Source document:
= = = = =

# Home sweet home



## willpops (Apr 18, 2006)

As I came on US forums in order to gather informations about the lifestyle there (in France, we have a television vision of the US, something very _cliché_), I launch this thread, with a little rule to apply while posting in it :

Post here pictures *as natural as possible* (this does not mean bad pictures) from locations near to where you live, with every time the name/country/state where the pictures were taken. Not only US pictures are allowed, naturally.

Here I begin with Strasbourg (France), where I live :
(they've got nothing special, as you see...)


----------



## willpops (Apr 23, 2006)

I think this thread has just crashed


----------



## daydan (Apr 24, 2006)

does normal mean bad? it is in a way what you give in your photographs here, with a lack of originality. thoses pics are arent normal, they are like banal; sorry but you could have made an effort. I hope you'll give something better next time.
Common things have to be shown in a subtil way, to make us feel their common side. You need to play on the visual effect, remember it is visual art you are exploring.


----------



## willpops (Apr 25, 2006)

My aim is here was in fact to show something "without the photographic magic" (that's what I name "natural"). Something very demonstrative, if you want.
But I guess that was a bad idea after all


----------



## WNK (Apr 25, 2006)

On the contrary, I think its a very good idea, willpops
I dont have any pics suitable right now, but when I go out today, I'll have to see if I can discover some neat "everyday" shots from around where I live.  I look forward to seeing everyone else's! :mrgreen:


----------



## daydan (Apr 27, 2006)

ok it may be "conceptual"? but dont you think the hard thing is to give magic to a photograph? for me it is the goal, maybe we can find others


----------



## willpops (Apr 28, 2006)

"As I came on US forums in order to gather informations about the lifestyle there (in France, we have a television vision of the US, something very _cliché_), I launch this thread [...]"

= = = = =

Dataset records:
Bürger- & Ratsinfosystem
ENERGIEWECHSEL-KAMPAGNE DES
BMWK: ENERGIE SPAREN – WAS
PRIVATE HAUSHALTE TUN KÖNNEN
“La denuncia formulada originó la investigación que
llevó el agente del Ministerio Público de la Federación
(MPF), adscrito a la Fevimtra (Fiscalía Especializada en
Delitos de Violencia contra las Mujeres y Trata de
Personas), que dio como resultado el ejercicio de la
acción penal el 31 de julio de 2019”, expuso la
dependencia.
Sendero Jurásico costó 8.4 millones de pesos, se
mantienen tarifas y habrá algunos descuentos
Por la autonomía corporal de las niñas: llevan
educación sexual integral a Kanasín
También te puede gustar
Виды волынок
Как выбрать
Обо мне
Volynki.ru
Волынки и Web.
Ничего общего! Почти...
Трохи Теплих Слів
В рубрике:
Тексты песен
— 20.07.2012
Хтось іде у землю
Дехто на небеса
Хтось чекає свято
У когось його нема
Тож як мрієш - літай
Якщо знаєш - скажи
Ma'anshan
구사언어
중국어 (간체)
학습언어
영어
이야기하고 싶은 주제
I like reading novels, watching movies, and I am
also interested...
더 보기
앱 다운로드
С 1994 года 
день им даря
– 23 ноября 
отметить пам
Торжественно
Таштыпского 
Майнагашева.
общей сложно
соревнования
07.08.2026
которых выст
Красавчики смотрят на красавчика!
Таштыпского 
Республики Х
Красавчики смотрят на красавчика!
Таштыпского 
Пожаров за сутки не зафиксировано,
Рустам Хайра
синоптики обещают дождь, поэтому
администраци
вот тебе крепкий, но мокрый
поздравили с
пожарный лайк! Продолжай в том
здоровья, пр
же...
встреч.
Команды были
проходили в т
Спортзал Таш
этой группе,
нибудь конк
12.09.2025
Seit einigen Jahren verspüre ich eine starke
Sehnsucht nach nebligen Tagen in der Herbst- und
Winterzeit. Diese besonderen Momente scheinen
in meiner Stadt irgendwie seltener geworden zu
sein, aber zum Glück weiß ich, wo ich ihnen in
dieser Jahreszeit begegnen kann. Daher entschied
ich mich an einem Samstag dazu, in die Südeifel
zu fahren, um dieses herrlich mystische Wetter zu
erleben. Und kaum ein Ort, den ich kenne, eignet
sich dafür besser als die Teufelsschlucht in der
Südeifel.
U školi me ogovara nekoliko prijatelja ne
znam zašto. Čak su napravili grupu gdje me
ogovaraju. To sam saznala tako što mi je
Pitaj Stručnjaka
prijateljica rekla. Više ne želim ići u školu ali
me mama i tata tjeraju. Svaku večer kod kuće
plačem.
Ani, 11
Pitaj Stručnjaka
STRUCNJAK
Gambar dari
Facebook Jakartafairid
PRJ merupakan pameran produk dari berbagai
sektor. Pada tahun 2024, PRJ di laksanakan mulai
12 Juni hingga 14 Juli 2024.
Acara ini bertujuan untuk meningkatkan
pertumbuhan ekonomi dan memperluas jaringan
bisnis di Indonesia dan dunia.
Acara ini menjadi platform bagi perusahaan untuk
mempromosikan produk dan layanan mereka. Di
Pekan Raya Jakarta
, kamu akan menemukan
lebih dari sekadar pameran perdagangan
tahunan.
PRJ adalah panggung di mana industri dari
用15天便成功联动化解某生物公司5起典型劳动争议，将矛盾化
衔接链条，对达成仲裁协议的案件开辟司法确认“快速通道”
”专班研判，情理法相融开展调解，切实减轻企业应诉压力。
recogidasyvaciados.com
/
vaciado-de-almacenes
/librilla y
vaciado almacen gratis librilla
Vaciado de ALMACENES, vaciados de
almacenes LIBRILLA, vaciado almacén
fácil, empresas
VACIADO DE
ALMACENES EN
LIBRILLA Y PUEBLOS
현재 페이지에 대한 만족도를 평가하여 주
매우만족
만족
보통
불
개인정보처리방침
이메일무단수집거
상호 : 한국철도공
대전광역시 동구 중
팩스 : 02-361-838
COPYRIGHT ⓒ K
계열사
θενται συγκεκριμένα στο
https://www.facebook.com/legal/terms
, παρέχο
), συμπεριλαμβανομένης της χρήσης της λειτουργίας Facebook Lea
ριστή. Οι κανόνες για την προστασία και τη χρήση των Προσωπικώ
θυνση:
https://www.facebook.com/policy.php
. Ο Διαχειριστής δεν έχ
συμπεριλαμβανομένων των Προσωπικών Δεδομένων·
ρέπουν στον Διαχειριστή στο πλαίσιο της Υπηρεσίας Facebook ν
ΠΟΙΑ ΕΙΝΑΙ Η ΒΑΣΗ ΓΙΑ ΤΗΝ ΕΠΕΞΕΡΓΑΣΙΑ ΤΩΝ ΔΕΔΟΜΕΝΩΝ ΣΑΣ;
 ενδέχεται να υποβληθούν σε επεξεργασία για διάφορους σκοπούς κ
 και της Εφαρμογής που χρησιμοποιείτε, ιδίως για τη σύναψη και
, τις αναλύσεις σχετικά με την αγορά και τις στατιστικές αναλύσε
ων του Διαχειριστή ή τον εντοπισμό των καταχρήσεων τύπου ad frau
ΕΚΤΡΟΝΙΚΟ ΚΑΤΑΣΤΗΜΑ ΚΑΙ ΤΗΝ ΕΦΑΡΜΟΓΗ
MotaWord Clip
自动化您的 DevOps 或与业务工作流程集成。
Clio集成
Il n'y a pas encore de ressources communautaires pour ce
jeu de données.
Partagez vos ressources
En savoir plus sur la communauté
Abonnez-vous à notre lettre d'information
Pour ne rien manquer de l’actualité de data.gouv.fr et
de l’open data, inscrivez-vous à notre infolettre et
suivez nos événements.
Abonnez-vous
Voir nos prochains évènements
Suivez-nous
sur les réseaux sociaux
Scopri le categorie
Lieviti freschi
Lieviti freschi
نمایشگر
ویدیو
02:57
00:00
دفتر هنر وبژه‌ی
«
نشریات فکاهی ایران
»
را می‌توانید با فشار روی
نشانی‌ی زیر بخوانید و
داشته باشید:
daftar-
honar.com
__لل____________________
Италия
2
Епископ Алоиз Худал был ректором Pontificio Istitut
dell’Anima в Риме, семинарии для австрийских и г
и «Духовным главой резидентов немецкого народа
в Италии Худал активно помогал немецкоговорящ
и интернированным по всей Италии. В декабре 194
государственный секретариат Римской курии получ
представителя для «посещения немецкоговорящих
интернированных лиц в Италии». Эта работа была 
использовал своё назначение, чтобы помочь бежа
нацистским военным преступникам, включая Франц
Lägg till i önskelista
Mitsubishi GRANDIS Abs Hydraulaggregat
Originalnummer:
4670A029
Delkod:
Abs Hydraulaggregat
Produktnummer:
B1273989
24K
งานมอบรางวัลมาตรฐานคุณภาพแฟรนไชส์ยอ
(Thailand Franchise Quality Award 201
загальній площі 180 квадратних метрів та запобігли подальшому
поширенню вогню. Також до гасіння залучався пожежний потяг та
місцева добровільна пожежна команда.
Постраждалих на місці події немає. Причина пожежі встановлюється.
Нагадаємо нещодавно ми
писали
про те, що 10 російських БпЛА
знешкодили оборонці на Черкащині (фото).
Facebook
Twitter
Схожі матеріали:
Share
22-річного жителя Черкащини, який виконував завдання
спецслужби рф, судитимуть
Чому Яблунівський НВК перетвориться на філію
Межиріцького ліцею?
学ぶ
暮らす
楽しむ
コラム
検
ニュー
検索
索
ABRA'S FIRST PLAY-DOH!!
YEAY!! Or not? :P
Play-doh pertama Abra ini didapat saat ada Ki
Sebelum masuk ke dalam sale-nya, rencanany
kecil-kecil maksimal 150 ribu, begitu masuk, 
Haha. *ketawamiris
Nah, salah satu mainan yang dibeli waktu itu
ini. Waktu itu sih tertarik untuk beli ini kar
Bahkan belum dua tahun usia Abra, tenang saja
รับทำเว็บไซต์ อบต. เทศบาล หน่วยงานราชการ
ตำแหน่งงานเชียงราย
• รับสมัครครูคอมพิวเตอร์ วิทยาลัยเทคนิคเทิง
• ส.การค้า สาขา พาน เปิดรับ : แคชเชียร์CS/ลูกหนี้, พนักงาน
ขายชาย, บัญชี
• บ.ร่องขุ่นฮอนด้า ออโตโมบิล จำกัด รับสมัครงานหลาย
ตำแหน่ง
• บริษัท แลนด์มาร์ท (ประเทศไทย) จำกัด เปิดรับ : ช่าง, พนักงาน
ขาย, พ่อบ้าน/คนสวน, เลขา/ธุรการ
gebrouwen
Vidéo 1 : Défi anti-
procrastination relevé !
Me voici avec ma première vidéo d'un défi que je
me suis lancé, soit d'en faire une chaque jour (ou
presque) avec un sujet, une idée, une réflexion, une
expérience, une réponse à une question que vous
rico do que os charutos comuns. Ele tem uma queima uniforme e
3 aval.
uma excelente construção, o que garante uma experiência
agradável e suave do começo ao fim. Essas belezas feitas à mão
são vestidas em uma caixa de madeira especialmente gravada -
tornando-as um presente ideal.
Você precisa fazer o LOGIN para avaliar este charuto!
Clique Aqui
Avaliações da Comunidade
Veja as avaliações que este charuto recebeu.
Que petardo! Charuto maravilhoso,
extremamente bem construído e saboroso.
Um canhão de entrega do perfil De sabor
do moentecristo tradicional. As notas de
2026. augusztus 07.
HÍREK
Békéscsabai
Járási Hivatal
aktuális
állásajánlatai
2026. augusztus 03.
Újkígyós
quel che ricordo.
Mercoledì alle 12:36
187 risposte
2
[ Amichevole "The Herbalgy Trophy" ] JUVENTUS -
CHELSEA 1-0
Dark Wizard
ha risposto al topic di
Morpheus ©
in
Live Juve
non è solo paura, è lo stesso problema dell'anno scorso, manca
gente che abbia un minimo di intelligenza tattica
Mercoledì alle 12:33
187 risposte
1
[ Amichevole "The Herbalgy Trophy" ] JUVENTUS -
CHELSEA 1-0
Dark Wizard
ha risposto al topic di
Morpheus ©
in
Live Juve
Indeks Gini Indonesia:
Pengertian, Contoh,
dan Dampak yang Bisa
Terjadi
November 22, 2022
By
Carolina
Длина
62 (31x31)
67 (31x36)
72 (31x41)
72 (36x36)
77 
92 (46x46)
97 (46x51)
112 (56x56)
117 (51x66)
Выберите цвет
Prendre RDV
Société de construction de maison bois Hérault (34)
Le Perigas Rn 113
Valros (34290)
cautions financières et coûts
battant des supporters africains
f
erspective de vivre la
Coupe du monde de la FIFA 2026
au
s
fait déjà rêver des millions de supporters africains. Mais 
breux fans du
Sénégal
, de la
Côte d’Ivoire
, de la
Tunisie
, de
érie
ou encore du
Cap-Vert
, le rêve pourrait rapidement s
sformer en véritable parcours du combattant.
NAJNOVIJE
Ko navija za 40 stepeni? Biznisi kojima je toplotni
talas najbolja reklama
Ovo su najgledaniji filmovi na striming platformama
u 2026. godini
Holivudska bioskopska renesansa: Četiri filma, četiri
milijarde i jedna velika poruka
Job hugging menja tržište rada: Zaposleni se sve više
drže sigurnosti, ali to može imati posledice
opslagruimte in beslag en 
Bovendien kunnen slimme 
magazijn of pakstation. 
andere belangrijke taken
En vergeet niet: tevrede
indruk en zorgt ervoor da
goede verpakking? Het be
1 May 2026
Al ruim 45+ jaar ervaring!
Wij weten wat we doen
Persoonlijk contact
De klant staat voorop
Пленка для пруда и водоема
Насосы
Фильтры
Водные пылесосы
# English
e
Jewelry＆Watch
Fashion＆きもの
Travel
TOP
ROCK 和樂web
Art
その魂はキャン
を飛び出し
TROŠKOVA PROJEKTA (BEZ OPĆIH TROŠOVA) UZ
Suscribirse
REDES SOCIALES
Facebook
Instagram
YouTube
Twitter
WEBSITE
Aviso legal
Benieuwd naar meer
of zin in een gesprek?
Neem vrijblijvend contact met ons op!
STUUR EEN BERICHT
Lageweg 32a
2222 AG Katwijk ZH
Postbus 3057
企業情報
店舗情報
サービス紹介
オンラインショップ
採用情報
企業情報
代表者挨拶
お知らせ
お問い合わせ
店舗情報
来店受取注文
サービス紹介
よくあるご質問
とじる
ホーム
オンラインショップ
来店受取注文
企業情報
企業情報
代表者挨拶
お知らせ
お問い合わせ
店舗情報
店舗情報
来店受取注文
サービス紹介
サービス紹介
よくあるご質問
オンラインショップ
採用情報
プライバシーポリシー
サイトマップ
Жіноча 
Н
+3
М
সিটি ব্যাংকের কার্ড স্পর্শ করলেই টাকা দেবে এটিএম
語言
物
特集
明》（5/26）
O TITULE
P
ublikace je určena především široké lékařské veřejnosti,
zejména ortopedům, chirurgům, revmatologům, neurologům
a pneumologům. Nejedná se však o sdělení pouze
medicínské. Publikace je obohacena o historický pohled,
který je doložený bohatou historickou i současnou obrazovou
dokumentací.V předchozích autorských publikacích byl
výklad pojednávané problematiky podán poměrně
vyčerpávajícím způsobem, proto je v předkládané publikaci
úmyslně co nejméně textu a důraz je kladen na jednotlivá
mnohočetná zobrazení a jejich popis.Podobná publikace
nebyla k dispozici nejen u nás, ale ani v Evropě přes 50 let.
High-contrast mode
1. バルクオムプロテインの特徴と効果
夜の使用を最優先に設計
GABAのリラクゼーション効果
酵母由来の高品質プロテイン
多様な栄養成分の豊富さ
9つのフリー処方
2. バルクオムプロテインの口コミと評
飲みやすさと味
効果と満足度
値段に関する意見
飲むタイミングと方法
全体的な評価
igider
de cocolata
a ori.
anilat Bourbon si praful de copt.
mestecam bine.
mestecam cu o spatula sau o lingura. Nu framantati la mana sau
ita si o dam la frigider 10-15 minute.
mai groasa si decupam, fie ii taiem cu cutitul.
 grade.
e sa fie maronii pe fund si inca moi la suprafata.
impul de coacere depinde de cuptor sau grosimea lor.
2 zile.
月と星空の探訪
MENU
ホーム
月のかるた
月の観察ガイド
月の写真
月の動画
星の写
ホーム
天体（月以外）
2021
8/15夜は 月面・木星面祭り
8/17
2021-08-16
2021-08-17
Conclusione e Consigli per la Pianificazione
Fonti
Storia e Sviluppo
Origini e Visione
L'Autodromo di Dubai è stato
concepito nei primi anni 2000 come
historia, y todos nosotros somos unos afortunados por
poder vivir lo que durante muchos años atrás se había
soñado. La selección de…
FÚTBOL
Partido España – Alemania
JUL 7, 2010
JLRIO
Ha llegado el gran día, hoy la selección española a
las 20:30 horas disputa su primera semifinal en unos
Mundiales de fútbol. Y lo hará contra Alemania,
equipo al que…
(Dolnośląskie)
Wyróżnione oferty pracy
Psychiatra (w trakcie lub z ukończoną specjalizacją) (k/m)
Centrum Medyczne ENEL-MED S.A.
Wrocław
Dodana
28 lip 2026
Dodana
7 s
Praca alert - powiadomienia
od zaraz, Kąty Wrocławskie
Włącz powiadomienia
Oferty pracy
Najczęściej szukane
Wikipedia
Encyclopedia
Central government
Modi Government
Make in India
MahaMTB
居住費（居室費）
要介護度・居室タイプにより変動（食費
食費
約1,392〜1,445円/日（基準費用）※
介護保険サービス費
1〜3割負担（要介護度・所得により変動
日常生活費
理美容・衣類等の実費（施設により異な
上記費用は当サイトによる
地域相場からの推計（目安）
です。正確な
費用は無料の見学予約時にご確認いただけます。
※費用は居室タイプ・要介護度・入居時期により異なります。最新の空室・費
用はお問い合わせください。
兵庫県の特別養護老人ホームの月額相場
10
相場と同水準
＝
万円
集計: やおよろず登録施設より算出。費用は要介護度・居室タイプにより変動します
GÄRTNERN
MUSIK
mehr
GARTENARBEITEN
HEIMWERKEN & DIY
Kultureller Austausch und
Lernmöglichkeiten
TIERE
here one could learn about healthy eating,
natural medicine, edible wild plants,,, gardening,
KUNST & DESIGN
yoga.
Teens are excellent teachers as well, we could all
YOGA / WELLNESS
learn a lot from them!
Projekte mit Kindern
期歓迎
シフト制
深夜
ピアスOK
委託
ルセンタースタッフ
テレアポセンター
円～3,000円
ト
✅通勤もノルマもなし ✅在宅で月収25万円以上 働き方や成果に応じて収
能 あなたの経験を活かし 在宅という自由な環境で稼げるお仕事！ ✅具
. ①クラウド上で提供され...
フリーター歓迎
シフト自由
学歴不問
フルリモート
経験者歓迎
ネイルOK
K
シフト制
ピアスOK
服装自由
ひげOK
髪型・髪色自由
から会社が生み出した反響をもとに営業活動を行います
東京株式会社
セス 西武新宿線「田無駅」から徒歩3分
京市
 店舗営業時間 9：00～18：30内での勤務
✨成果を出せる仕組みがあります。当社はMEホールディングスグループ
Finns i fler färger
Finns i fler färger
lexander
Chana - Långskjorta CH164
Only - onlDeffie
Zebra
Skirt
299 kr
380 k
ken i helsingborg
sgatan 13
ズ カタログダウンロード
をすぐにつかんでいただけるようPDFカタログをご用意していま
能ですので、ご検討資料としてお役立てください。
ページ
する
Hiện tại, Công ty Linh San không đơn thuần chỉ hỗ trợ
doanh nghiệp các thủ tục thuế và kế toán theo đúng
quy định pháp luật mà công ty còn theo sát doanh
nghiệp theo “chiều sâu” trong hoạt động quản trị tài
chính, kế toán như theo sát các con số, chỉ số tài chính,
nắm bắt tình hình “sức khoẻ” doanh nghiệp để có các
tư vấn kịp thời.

= = = = =

Instruction:
Reproduce the forum thread about everyday photos word for word, from "Post here pictures" to "are allowed, naturally.".

Task response:
Post here pictures *as natural as possible* (this does not mean bad pictures) from locations near to where you live, with every time the name/country/state where the pictures were taken. Not only US pictures are allowed, naturally.